Flower, and Cook, may be interested to discover – if, like millions of others, they did not know already – that Pietersen wants in. “I want to thank all the England fans for their terrific support – and I’m determined to help regain the Ashes in 2015,” he wrote.
“Very disappointed to lose 5-0, and not to score more runs personally. Tough tour against a top class team.”
After Cook’s duties as England’s one-day international captain are completed over the next three weeks – no easy task against a rampant Australia, with a stack of damaging strokeplayers and wicket-takers at their disposal – he and Flower will have four months to work out, along with the selectors, a strategy for seven Tests next summer.
Beyond that lie just another five Tests, spread over 10 months, before Pietersen’s quest for a fifth Ashes series victory begins – perhaps.
Advice for England’s brains trust is plentiful, and one former captain – an Ashes-winning one at that – is concerned about a hasty and costly rejection of Pietersen’s talents.
Michael Vaughan said: “My fear is that England will make him a scapegoat, and England will feel that the only way they can move forward is without Kevin Pietersen.

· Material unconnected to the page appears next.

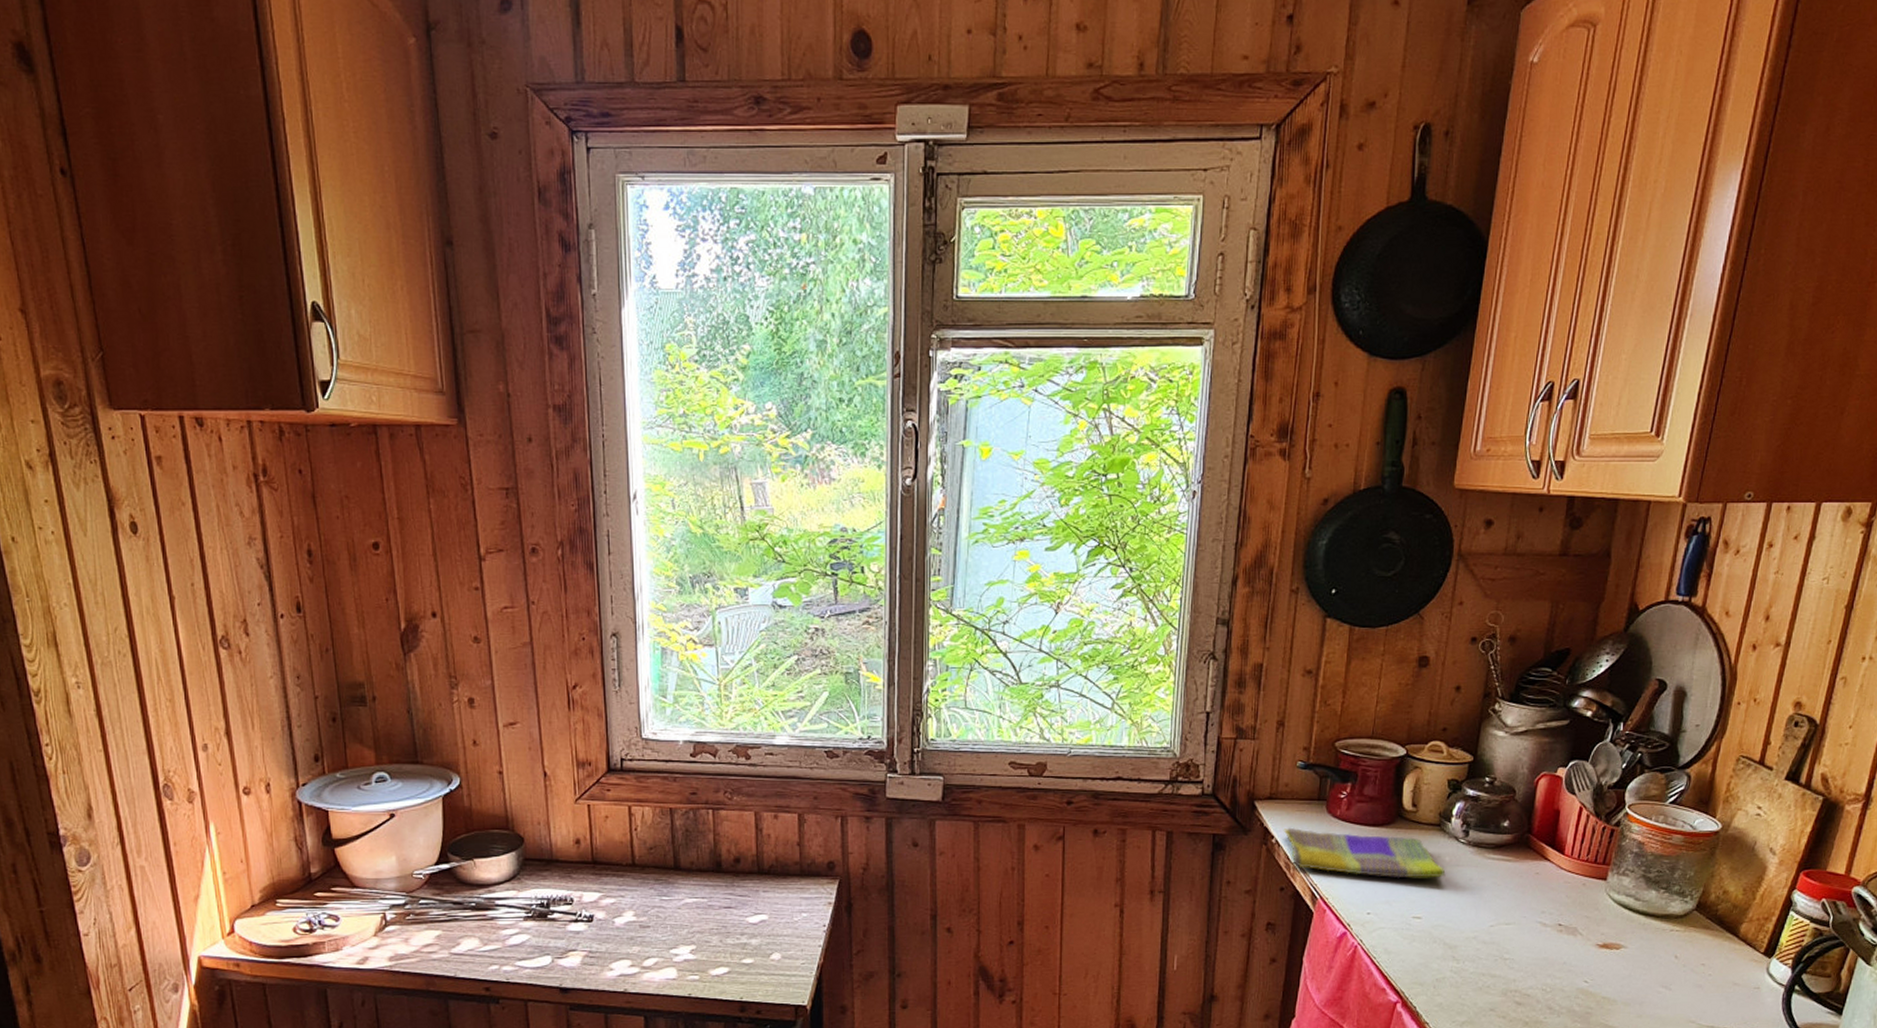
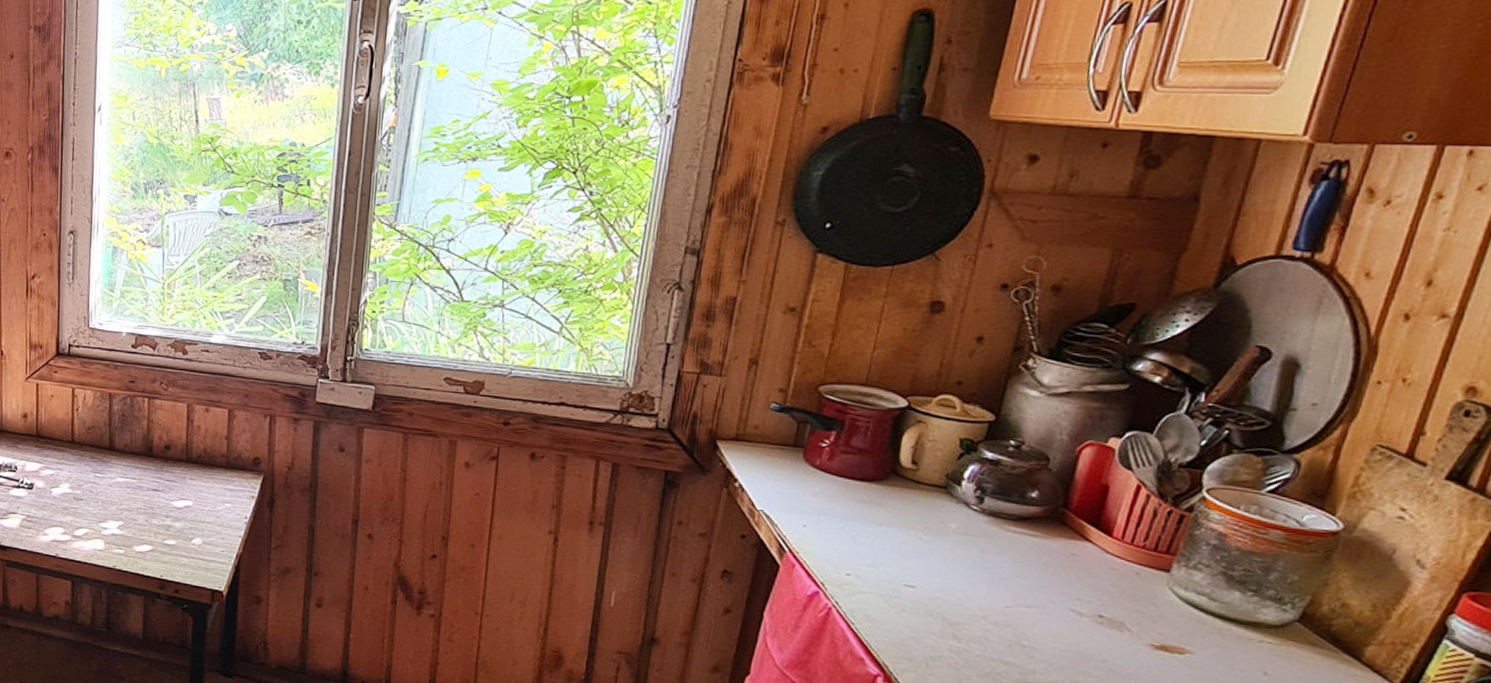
dish towel: present [1283,827,1446,879] -> none [749,472,950,546]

“Cricket’s got to be careful – because, while in football you can sign a new striker, in cricket you can’t say ‘you know that number four slot, let’s go and pay £30million and get Virat Kohli in’.”
Pietersen, 33, helped to establish Vaughan’s own legacy – launching his career for his adopted country with a bang too, in that long-overdue Ashes victory of 2005.
He is one of just two survivors from that team, and the other –although worryingly below his best, like so many of England’s whitewashed tourists this time – is not nearly so divisive.
Ian Bell, still only 31 and feasibly with another five years or more left him as a world-class batsman, was also on Twitter on Tuesday – voicing his own regret, to add to the collective, at England’s under-performance over the past two months. “Devasting to lose 5-0. Thanks also to all the travelling supporters,” he told his followers.